Europe News
Germans estimate North-East Passage navigable in 10 years
May 4, 2009, 13:35 GMT
Kiel, Germany - After studying ice formation on the Siberian coast, German scientists forecast Monday that regular ships would be able to sail through the entire North-East Passage between Europe and Asia in summer in 10 to 15 years.
Heidemarie Kassens of the Leibniz Oceanography Institute in Kiel said earlier estimates this would happen by 2050 were out of date because of the rapid pace of climate change. The passage through Arctic waters north of Russia would link the Atlantic and Pacific.
Speaking after a six-week expedition to the Laptev Sea off Siberia, she called the development alarming. The region was a major source of new ice, but this year it had produced very little, she said.

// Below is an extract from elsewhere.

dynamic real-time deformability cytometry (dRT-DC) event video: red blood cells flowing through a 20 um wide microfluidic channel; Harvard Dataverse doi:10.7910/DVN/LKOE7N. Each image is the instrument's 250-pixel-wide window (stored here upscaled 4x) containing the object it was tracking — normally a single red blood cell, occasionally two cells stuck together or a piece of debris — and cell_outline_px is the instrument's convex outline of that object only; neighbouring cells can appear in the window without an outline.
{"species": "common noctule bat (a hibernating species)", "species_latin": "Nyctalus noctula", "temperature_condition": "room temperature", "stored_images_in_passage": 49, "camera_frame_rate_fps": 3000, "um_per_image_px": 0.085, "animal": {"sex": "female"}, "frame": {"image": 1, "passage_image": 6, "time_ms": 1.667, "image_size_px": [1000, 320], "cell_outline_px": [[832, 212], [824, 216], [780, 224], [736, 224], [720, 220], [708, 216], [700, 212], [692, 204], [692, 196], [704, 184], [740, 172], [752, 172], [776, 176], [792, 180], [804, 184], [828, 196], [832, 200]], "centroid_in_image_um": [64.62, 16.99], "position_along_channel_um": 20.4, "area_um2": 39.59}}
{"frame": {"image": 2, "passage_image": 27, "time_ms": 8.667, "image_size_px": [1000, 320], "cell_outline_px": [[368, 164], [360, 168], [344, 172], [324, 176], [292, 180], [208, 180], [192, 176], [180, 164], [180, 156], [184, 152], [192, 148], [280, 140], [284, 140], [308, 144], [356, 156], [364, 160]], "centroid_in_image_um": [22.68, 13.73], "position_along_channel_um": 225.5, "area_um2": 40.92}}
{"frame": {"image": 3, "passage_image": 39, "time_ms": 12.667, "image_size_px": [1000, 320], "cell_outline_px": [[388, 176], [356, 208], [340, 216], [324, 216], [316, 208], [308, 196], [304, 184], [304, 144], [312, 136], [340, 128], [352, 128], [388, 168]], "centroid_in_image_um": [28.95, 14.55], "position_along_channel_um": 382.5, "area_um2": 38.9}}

It was noticeable that many Atlantic species of plankton were invading the Arctic and displacing Arctic species.
'The ice cover on the sea is melting faster than our models forecast,' Kassens said, adding that Siberia's permafrost was thawing too. The expedition saw buildings on the permafrost cracked and in danger of collapse.
The Transdrift Expedition was tasked with studying so-called polynyas. A polynya is open water between the coastal ice field and the pack ice of the Arctic Ocean which remains ice-free despite the cold of winter.
A polynya directly responds to changes in sea currents or air circulation, and can indicate changes in the whole Arctic.